Removing supply constraints at TACSA

The Hindu Business Line, January 8, 2012, Chennai

How Tata Automobile Corpn South Africa is tackling short-supply of spares.

Tata Automobile Corporation South Africa Pty Ltd (TACSA) distributes commercial vehicles above 3.5 tonnes from the Tata stable in South Africa and the neighbouring countries through 43 dealerships. From the days of selling over 5,000 vehicles per annum, sales had dropped post-recession and are around 2,000 currently.

“One of the triggers to regaining market share was the availability of spare parts,” says Dhananjay Bedekar, GM – After Sales Service, TACSA.

The impact on brand image due to non-availability of spares was a cause for worry. Adding to the criticality was the profile of TACSA’s customers — a majority of them are owners who drive the vehicles themselves, adds Bedekar. So a day off the road for the vehicle would mean a negative impact on revenue.

Vector Consulting Group, which handles Tatas’ retail brands Westside and Landmark, was introduced to the issue when Noel Tata, MD, Tata International, mentioned it in the course of conversation.

“We started in November 2011. The problem was one of high inventory and non-availability of spares — both at the same time. At times, orders had to be flown in to meet urgent demands,” explains Puneet Kulraj, Founding Director, Vector Consulting.

Auto spares need to be available at all times, and companies also want this part of the business to be a profit centre. Vector applied the Theory of Constraints (TOC).

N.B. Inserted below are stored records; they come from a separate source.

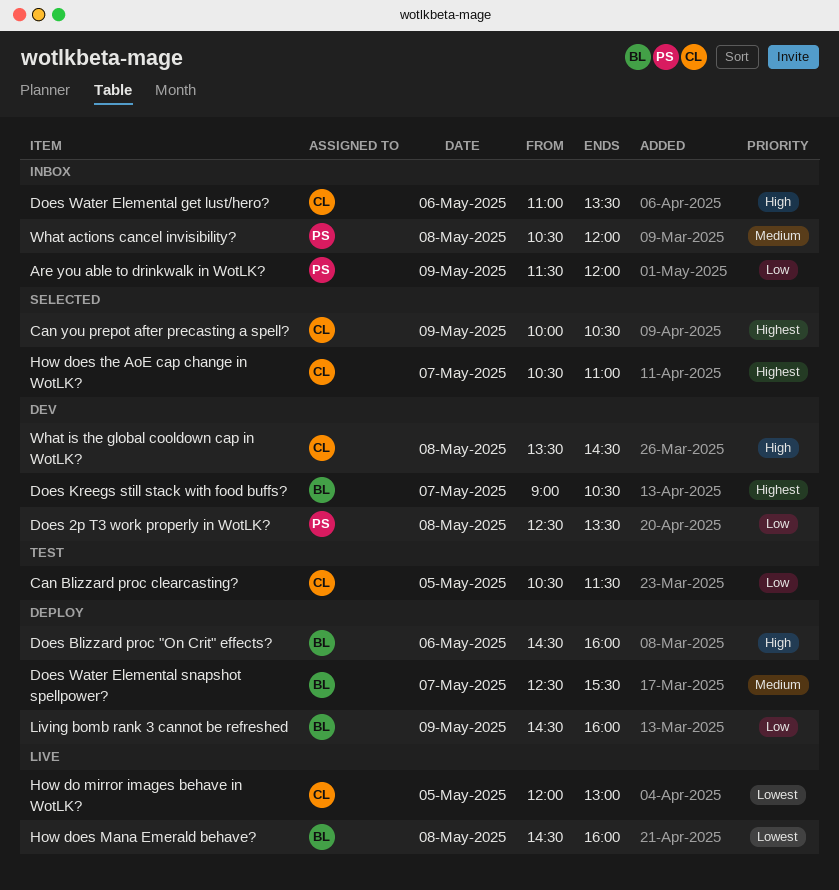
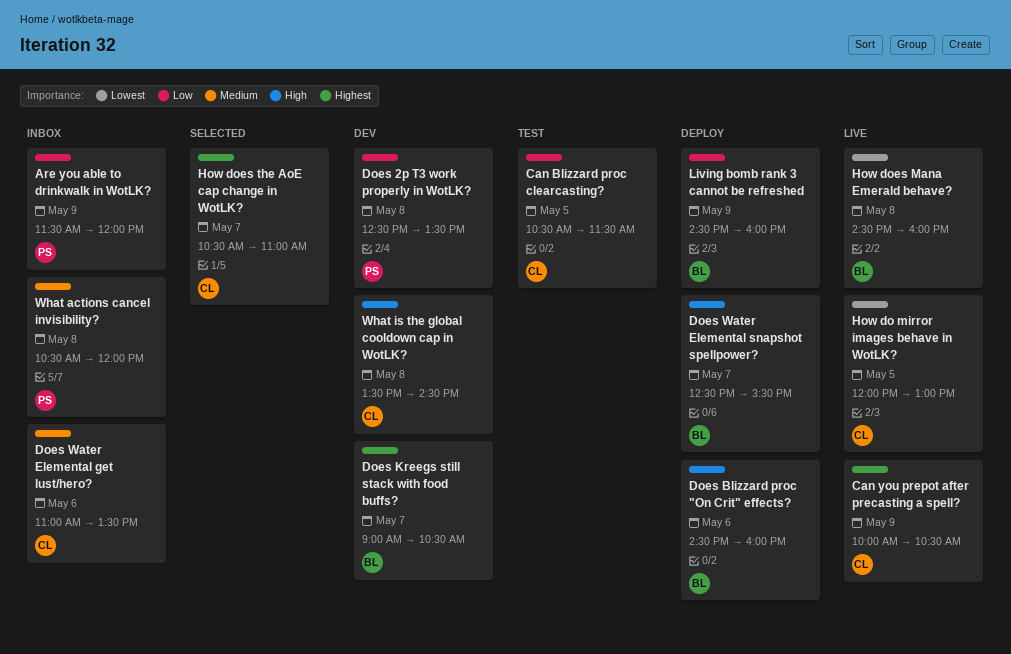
Can you prepot after precasting a spell?, status: Selected -> Live
Does Water Elemental get lust/hero?, priority: High -> Medium
Does Water Elemental snapshot spellpower?, priority: Medium -> High

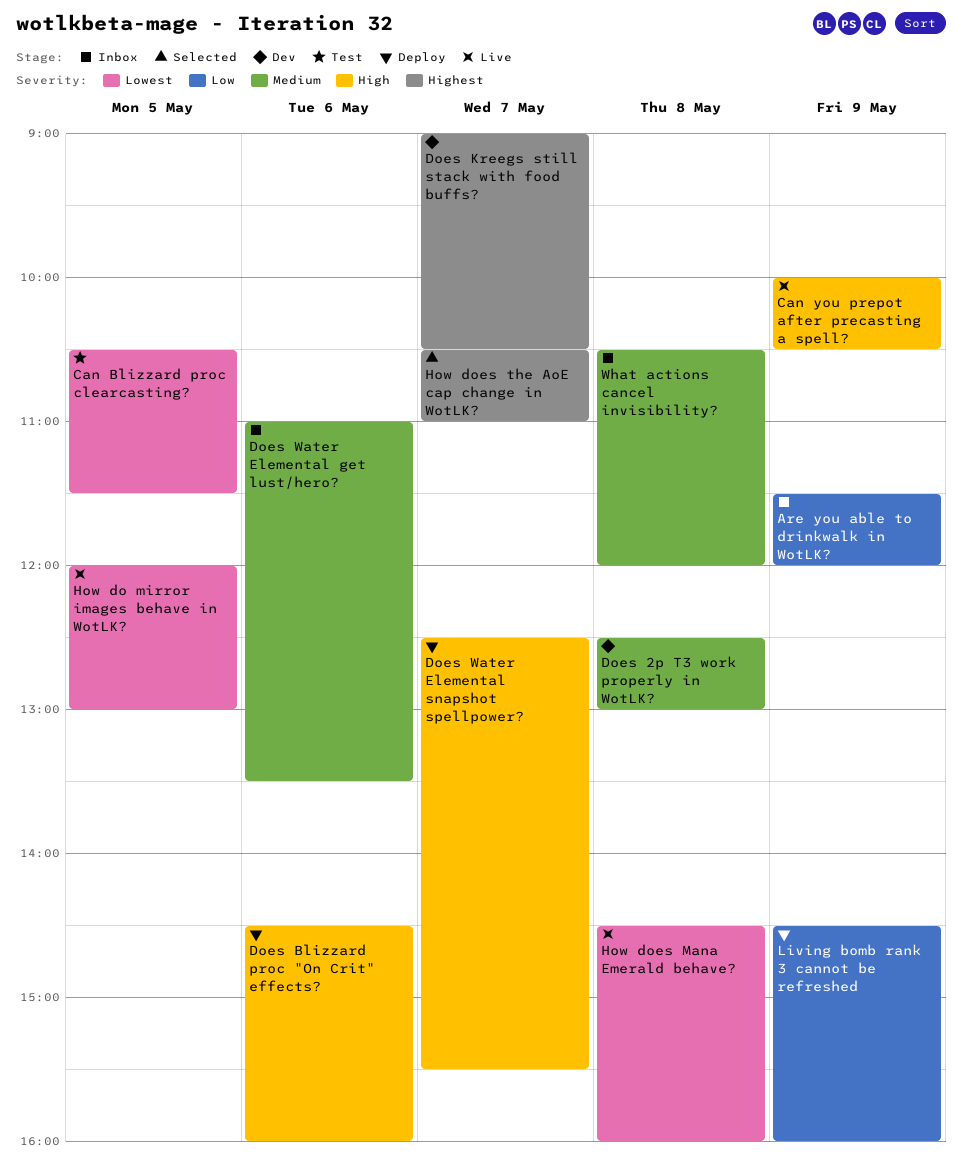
Can Blizzard proc clearcasting?, priority: Low -> Lowest
Can you prepot after precasting a spell?, priority: Highest -> High
Does 2p T3 work properly in WotLK?, priority: Low -> Medium
Does 2p T3 work properly in WotLK?, ends: 13:30 -> 13:00
What is the global cooldown cap in WotLK?: present -> none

TACSA’s 50-odd dealers are supplied from its warehouse in Johannesburg, which in turn is supplied by Tata Motors Ltd (India) and Tata Daewoo Commercial Vehicles (Korea). Importing also had a role to play in delayed supplies and excess inventories.

The average inventory comprised stock equivalent to 10 months of sales. Kulraj explains that in comparison, in India just four to five months of sales in stock is maintained, on average. TACSA’s multiple-year service commitments to buyers demanded that adequate stock was in place. However, it wasn’t the ‘right stock’.

While the total inventory was in abundance, shortages in specific spares and SKUs (stock keeping units) were witnessed.

“The principles in application of TOC to inventory management include: (i) Not to use forecasting as a mechanism to decide on inventory stocking and ordering, and moving the supply chain to replenishment mode, and (ii) Reducing lead times, and hence the inventory holding,” adds Kulraj.

Based on the data of a year, a safety buffer was put in. Thereafter, the system was moved completely to ordering based on current consumption.

“After the exercise, we expect inventory turns to move from 1.2 to 4 (or 10 months’ stock to three months’ stock). The intent is also to assess and arrest the revenue loss on account of purchase of substitute spares. The target for availability of SKUs is over 95 per cent. This is best achieved by plotting availability everyday, which is currently at 90 per cent,” adds Kulraj.

The inventory that is already present will take time to get exhausted, he admits. The company may even look at disposing excess inventory of certain SKUs.